I thought I had this figured out… so if a couple if 20 - 30 years old…and have some kids that might be going to college in the next 10-15 years…are those 4 years of the college life considered a separate time horizon? Initially I was separating them, but realized the practice exams weren’t…even the cfai exams haven’t allocated those as one stage… but the first EOC question V6 Pg 101 killed that theory…(this has to do with portfolio rebalancing) A childless couple adopt a kid - and hope to provide for his/her college education one day… In the answer they say that the number of stages in the time horizon changes from intially 2 stage (pre-retirement , retirement) to four stages (pre-college, college years, post-college but pre-retirement, retirement)… now I’m confused about what I’ll do on the exam…
4?? lol…did I read this right?!
As far as I have seen they are not considered a separate period Unique circumstances or Liquidity
I belive it must be linekd to the number of years, since the time horizon of college education seems to be very long in this case and it ends before retirement, so we might need to take it as separate time horizon. However, 4 years of college education should be taken as liquidity or unique as bond supply mentioned.
I disagree. If you know, with certainty, that your child will be attending college and you will be paying for it…the change in circumstances dictates an entirely new time horizon. If the question says the couple would like to pay for the daughter’s education one day…thats not concrete enough and is merely a hope that one day little betty will stop blazing that %^ with johnny hopkins and get her act together so she gets accepted to a college.
I definitely believe that if you list college years a separate time horizon and explain your logic you will get credit for it.
Yeah me too. In one of the exams I noticed that they said there was a two-stage time horizon. 1. to retirement 2. post retirement However, they specifically noticed that you could also regard the college years as a separate time horizon. That taught me that they’ll give credit for it, or at least not deduct any points.
seriously?? I was gonna go with not counting it as a separate time horizong…since most of the exams previously did that… how sure are you guys that this will get full credit??
One thing I noticed was…if they are hoping to send them to college you don’t use it. If they KNOW they are going to send them to college, BUT give you the PV of the portfolio needed at college start date then you DON’T included it either because it has already been accounted for in the PV of the market assets needed at initiation of college. I think this has held up in all the examples I have seen. Including old CFAI stuff, but I have done everything.
In the 05 individual IPS **spoiler** This is broken out. A lady is retiring in one year and will be funding her kid’s college. Guideline answer is 2 stages, retirement w/ college, and w/out. What pisses me off is they don’t include the one year until retirement. Not sure why not, since we’re making this POS…I mean IPS now.

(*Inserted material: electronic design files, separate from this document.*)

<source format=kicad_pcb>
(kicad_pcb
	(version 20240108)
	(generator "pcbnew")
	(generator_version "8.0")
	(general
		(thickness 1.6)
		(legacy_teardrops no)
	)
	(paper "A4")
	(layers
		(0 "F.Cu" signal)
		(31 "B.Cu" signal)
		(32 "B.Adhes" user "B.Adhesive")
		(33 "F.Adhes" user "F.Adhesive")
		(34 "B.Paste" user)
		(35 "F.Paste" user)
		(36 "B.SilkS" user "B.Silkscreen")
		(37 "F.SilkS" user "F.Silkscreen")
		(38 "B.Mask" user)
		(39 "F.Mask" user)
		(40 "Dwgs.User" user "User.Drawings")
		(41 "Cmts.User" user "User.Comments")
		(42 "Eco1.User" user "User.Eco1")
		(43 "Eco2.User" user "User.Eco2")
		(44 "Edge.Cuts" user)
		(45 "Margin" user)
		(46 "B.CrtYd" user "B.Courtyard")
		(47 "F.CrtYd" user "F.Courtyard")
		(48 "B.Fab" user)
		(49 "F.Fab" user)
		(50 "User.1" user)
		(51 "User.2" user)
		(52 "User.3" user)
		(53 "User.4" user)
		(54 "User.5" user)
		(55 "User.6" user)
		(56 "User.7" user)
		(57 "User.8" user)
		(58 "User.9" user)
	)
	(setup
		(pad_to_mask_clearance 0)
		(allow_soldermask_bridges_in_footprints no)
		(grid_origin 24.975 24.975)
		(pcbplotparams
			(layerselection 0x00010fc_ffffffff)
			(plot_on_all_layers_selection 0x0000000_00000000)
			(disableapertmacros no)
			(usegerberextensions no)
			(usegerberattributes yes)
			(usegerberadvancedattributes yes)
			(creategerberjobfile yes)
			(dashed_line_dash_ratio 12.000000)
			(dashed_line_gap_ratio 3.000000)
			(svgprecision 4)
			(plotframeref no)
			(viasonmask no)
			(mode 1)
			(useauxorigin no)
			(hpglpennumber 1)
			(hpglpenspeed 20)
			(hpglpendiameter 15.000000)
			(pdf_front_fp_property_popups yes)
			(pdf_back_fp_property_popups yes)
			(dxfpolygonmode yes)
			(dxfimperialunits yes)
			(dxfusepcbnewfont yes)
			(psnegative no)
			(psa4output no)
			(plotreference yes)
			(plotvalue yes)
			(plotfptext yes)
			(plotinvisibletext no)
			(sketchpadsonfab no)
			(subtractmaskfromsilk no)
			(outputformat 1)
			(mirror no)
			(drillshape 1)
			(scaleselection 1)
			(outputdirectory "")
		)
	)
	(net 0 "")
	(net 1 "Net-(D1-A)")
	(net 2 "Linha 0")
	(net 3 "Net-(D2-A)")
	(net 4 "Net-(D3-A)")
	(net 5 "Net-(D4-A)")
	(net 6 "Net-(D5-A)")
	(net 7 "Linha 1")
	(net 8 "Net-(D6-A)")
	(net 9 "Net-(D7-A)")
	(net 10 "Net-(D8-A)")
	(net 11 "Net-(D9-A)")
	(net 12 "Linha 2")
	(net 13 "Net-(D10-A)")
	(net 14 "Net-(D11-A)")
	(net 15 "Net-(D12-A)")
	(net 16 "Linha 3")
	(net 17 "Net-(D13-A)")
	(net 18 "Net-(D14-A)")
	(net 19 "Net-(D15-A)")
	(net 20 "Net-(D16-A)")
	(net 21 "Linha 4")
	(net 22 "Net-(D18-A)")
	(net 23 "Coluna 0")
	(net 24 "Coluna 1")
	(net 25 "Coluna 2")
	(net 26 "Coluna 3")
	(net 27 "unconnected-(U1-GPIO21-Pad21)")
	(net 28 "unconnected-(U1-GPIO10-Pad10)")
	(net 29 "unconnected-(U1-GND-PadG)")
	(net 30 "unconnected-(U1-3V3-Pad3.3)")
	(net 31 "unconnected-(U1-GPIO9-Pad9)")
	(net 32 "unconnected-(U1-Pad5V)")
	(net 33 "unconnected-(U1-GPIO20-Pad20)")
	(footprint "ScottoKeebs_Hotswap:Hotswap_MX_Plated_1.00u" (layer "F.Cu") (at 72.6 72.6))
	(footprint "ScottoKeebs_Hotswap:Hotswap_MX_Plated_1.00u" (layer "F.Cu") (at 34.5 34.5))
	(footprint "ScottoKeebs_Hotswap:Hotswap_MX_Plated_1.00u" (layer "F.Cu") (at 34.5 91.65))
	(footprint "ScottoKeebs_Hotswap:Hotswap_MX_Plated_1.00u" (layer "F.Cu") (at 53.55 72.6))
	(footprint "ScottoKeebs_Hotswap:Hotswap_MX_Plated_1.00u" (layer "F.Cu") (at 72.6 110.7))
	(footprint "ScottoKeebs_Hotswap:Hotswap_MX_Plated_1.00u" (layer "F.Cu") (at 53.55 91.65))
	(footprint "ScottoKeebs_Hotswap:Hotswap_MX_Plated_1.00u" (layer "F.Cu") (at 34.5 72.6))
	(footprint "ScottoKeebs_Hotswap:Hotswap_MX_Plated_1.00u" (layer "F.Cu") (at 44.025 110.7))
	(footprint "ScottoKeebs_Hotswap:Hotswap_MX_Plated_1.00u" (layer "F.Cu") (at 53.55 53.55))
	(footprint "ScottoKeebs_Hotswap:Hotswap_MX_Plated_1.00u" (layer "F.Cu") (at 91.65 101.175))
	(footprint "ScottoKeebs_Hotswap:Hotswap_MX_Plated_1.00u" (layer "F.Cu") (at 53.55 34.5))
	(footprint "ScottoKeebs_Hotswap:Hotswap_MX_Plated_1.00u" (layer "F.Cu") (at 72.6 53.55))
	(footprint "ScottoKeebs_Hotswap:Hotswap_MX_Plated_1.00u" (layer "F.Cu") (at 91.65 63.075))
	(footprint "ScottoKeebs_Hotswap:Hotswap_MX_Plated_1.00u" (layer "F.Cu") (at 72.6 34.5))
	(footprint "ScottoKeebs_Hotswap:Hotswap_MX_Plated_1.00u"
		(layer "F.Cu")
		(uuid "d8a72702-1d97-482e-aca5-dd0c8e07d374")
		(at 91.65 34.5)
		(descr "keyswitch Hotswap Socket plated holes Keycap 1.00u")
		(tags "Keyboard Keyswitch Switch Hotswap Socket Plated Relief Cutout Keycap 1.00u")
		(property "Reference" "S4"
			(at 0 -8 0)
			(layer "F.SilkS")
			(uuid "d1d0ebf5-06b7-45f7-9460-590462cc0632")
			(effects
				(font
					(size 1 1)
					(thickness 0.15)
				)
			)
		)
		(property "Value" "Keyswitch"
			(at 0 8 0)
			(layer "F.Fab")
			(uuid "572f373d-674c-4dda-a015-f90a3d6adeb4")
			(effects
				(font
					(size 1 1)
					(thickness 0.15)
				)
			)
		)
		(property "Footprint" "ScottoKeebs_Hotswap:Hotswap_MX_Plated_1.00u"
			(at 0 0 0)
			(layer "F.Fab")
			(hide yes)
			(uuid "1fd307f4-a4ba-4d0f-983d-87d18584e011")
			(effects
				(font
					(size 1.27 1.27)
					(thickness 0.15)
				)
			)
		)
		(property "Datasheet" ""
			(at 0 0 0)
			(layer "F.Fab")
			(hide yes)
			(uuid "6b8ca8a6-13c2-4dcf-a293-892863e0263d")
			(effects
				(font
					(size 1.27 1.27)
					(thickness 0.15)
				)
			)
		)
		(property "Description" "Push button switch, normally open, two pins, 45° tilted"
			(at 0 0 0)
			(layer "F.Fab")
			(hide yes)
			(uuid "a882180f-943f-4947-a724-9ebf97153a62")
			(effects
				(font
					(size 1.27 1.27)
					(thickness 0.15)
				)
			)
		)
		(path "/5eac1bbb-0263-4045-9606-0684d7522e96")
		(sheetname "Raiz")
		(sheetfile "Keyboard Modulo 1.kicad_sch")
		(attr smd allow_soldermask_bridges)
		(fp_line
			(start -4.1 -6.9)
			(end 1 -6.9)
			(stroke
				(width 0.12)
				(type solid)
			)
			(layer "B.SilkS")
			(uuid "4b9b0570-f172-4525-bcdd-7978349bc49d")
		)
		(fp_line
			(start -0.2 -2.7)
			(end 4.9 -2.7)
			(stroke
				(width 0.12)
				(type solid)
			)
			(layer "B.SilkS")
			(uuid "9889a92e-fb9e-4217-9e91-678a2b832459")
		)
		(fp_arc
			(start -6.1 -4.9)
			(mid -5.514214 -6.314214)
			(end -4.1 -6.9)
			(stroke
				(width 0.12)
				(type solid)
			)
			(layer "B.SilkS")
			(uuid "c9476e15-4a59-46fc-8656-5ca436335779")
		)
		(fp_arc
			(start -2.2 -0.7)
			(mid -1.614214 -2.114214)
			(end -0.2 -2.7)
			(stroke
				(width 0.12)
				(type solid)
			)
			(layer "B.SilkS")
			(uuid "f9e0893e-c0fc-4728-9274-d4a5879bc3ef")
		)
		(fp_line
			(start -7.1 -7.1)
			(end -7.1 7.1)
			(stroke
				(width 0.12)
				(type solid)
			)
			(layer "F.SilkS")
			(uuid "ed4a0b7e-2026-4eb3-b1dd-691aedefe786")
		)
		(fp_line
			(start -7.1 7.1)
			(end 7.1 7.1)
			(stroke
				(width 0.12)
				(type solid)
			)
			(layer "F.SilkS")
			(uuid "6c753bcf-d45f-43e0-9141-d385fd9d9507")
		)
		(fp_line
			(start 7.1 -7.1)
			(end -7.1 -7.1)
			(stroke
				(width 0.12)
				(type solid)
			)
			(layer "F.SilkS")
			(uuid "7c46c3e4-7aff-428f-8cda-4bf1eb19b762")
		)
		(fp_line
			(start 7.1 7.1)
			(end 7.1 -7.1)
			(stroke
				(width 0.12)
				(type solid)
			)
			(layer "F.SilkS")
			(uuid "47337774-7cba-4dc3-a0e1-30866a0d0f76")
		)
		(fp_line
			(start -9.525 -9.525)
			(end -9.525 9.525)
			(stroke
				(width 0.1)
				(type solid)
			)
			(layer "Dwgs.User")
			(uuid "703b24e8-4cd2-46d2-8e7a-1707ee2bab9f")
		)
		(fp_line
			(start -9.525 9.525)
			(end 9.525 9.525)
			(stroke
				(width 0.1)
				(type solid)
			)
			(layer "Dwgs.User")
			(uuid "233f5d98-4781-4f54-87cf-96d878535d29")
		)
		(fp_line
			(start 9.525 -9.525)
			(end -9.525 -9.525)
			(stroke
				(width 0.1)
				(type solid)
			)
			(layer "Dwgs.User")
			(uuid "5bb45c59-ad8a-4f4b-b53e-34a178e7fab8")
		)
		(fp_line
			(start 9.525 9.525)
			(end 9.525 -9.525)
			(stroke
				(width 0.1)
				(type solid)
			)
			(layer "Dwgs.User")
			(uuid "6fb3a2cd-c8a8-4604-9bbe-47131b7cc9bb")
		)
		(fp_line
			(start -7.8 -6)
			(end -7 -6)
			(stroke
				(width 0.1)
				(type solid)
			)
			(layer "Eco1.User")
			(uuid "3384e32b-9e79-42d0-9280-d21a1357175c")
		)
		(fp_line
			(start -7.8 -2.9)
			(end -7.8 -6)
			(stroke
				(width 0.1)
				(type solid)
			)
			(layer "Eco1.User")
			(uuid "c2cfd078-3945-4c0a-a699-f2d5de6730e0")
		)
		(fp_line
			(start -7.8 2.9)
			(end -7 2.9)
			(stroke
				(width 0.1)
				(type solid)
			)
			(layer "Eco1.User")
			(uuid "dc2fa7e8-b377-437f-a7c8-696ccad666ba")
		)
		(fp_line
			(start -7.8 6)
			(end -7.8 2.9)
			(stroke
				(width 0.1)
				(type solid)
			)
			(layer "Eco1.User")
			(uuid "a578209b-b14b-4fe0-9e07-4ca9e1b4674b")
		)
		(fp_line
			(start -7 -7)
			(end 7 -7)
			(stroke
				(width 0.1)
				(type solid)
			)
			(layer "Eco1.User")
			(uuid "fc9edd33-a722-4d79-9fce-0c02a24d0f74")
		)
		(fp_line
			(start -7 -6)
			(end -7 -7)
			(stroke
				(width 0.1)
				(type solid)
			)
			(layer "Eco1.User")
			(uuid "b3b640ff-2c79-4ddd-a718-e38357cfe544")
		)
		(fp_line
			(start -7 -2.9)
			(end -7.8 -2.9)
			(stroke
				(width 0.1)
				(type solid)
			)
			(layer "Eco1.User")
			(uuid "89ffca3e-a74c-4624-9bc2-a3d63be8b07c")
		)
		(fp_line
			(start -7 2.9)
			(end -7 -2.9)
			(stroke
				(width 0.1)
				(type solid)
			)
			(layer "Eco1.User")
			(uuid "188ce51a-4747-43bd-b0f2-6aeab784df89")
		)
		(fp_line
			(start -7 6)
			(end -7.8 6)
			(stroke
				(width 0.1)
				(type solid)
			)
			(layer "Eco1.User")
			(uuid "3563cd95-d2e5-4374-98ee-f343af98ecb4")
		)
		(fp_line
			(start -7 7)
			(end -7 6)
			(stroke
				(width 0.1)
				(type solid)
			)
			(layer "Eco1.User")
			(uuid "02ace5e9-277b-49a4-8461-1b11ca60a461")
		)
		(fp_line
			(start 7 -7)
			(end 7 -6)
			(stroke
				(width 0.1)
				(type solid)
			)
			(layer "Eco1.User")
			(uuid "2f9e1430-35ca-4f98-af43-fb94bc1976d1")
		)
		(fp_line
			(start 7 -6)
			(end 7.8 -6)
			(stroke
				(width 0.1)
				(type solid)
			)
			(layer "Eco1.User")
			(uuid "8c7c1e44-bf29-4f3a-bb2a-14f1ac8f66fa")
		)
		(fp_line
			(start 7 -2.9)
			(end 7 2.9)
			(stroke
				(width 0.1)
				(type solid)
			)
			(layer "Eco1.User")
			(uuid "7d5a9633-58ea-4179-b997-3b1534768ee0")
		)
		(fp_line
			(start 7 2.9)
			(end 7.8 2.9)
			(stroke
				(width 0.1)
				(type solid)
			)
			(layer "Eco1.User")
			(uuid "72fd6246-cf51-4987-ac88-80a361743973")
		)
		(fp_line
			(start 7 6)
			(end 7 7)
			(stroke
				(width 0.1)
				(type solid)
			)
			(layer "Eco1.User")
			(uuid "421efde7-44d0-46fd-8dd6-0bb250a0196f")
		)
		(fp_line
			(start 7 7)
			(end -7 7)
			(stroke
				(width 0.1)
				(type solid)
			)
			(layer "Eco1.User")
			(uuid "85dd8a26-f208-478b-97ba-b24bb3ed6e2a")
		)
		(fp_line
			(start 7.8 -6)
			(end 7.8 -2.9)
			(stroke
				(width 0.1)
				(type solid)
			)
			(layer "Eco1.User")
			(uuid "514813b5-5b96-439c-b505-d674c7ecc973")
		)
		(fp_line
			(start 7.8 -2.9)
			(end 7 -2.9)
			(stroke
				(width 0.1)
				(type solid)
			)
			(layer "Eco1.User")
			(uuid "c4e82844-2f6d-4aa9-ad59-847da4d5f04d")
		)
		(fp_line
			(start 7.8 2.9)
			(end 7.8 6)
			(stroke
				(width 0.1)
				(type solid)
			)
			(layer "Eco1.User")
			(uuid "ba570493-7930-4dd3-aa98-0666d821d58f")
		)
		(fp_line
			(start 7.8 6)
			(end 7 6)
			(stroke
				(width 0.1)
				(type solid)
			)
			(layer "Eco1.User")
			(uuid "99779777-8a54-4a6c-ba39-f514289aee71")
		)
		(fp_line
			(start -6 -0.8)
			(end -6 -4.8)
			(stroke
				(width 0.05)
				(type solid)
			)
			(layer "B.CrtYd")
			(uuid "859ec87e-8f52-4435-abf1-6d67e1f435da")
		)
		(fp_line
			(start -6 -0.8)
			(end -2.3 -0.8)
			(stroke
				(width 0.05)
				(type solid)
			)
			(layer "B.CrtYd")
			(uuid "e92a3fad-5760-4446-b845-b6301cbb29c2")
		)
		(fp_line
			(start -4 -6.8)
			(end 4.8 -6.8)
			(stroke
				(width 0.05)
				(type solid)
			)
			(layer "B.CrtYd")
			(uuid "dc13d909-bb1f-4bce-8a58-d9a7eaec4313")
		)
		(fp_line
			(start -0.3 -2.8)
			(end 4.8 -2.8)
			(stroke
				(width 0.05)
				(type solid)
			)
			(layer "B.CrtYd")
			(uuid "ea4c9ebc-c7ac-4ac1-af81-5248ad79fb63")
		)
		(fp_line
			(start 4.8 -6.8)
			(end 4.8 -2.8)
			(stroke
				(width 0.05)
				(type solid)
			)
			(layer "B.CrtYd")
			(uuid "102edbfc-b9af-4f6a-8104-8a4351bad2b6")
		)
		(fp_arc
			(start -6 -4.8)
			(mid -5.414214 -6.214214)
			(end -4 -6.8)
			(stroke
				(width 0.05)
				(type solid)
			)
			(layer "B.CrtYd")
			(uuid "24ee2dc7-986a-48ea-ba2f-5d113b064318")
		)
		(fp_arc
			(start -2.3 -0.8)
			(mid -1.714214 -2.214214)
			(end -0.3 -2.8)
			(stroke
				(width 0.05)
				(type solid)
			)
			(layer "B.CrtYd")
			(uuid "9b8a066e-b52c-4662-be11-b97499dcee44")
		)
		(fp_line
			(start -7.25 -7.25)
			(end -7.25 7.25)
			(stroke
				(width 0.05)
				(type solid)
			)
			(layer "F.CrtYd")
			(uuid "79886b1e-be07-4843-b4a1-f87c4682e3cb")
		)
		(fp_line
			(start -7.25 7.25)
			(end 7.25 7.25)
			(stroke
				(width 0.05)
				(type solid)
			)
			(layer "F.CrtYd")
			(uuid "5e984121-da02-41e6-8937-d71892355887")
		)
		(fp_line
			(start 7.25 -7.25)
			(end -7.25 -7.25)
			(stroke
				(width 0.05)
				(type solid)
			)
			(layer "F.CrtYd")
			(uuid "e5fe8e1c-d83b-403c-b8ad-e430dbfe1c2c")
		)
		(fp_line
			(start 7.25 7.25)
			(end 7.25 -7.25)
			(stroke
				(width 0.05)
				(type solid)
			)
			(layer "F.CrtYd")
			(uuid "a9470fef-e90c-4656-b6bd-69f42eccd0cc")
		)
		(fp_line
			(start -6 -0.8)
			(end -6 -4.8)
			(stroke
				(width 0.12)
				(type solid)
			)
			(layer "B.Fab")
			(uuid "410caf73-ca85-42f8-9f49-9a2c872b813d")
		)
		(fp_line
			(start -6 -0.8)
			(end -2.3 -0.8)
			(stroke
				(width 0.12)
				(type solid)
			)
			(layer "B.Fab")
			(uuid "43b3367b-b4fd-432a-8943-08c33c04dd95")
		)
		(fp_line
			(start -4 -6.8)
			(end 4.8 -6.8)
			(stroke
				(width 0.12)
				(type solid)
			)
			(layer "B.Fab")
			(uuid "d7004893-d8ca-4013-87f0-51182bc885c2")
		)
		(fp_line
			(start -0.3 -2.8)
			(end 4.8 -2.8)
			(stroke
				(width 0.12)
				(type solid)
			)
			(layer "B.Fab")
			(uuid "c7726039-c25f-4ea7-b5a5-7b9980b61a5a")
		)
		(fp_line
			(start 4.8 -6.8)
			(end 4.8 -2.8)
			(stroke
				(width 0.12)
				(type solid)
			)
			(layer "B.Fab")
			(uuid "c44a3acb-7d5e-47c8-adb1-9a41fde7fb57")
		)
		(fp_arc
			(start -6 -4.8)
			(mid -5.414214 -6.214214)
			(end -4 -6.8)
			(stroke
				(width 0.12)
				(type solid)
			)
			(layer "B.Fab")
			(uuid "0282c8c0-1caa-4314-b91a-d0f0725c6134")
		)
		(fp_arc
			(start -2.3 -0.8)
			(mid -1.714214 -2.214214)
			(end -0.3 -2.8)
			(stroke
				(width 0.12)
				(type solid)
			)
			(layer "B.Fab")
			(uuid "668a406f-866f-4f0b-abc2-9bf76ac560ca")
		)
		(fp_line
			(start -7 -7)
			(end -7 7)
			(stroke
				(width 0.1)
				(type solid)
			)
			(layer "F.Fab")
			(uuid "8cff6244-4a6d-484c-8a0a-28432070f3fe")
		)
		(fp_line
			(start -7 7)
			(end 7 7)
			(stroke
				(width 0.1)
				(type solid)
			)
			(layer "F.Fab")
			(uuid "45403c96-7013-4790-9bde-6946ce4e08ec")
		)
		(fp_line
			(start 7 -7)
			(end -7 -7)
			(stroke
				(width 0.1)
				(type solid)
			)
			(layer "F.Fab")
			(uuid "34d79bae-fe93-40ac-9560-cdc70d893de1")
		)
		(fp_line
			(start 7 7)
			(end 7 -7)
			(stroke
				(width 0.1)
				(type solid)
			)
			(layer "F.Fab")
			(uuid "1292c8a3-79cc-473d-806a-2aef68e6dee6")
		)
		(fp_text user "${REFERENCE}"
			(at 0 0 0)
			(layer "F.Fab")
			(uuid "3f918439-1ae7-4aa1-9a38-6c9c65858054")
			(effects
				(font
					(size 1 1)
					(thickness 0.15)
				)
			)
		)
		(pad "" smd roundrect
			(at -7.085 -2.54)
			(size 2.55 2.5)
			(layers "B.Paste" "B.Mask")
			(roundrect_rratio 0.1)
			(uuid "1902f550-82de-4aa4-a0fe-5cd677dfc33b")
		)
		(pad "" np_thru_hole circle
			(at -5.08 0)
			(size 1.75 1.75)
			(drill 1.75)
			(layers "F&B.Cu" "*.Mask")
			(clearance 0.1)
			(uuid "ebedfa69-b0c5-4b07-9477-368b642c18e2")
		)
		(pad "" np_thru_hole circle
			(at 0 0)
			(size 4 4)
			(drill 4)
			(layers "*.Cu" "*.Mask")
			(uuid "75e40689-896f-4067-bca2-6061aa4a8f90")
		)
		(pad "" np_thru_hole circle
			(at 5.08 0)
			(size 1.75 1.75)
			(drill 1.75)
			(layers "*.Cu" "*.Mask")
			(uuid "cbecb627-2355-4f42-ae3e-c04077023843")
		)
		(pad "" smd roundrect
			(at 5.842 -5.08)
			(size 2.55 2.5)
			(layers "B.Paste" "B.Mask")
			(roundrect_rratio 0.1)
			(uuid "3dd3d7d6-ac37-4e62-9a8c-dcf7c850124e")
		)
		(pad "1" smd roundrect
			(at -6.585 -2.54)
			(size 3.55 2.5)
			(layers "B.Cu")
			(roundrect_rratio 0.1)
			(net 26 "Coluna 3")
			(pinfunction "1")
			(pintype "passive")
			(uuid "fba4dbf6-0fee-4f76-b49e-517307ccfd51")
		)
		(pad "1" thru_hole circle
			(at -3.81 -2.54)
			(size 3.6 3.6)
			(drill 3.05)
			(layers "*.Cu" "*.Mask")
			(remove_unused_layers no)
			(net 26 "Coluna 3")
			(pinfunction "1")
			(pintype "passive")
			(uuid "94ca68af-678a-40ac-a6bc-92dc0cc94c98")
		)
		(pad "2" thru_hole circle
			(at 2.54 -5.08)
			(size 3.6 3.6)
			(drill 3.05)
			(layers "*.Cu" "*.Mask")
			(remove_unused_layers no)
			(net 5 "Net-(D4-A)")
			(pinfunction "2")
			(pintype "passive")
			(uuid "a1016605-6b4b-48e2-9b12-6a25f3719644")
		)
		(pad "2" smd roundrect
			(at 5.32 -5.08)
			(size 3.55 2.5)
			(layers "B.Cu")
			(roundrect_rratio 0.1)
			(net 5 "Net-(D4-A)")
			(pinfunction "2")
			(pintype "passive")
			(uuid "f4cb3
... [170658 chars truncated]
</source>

She isn’t retiring for one year ng. And she hasn’t funded the college costs yet.
You only start a new time horizon if the expenses are certain to occur and the payments are significant enough to require an adjusted IPS. If they are a sh!tload of assets and the annual college tuition is about 2% of their assets, don’t include it as a new time horizon because they can probably pay the expense out of income, etc. If the college tuition is 10% of their assets, you should include it as a separate time horizon. If it is HOPED that the kids will go to college and the expense is significant, say “A ‘third’ time horizon may be considered if KidA ends up attending college.”
mwvt9 Wrote: ------------------------------------------------------- > She isn’t retiring for one year ng. And she > hasn’t funded the college costs yet. That’s what I"m saying, if she isn’t retiring for one year then that one year until retirement should be a separate stage. But it wasn’t.

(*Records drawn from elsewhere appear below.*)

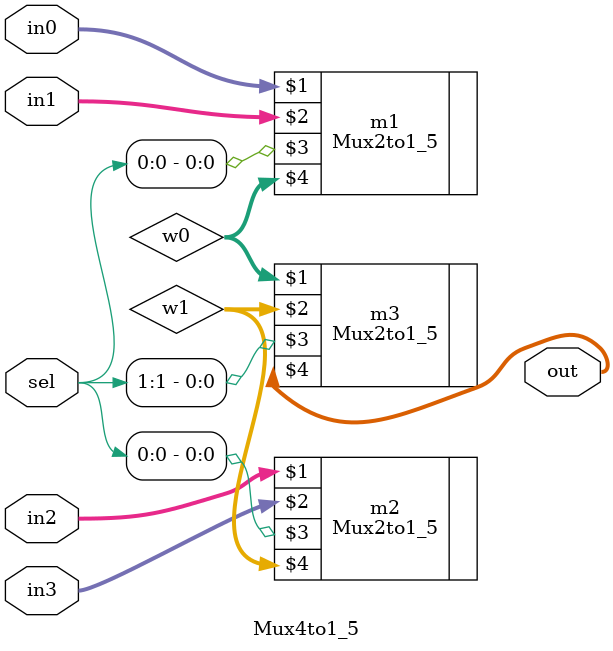
<source format=v>
module Mux4to1_5(
   input [4:0]in0,
   input [4:0]in1,
   input [4:0]in2,
   input [4:0]in3,
	input [1:0]sel, // select
	output [4:0]out);
	
	wire [4:0]w0, w1;
	
	Mux2to1_5 m1(in0, in1, sel[0], w0);
	Mux2to1_5 m2(in2, in3, sel[0], w1);
	Mux2to1_5 m3(w0, w1, sel[1], out);


endmodule

</source>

She was consulting the CFA guy about what to do when she retired. From the actual exam: Yeo is working with Ismail Hamid, her financial advisor, to prepare an investment policy statement for her retirement period.
F*%@## Hope I read better on the real exam. The other thing I messed up on the return was taking 250 for living expenses out in one year. I knew her salary covered living expenses for this year. Fine, got it. But then I figured in 1 year there would be an immediate withdrawal for this as well. Then I factored in the inflation adjusted for the outflow to calc the return requirement. So I double counted it. Seemed like that’s what we had to do for another IPS, but heaven knows where that was.

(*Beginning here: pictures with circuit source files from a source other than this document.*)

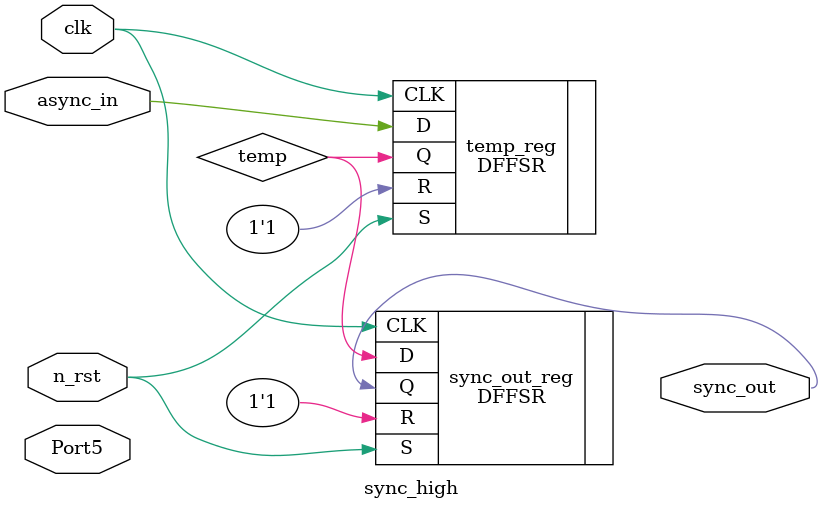
<source format=v>


module sync_high ( clk, n_rst, async_in, sync_out, Port5 );
  input clk, n_rst, async_in, Port5;
  output sync_out;
  wire   temp;

  DFFSR temp_reg ( .D(async_in), .CLK(clk), .R(1'b1), .S(n_rst), .Q(temp) );
  DFFSR sync_out_reg ( .D(temp), .CLK(clk), .R(1'b1), .S(n_rst), .Q(sync_out)
         );
endmodule


</source>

I did it all correct except I forgot to add the after tax interest she earned before retirement on her cash position to the investable asset base. Dumb.
If you knew with certainty that the kid was going to college in 1 year and it was going to cost 45K would you deduct the PV of the 40K (discounted at the Treasury rate for 1 yr) from the total portfolio value and then calculate the required return based on the portfolio size net of that cost and the year 1 expenses net of the college cost? And if so, what do you do with the other three years of college that most people end up completing? “Sorry lady, LordJeffrey Portfolio Advisors cannot accept you as a client because our firm is unsure how to handle three successive post-freshman years of college in an IPS… Oh, your kid is on drugs?.. Great well let me show you around the office and we are so glad to have your business. Now tell me, will you want to ensure the abilility to finance your son’s drug addiction in year 1? If so, I would like to separate out part of your portfolio and invest it in futures to insure the Junior can get that H that he deserves.”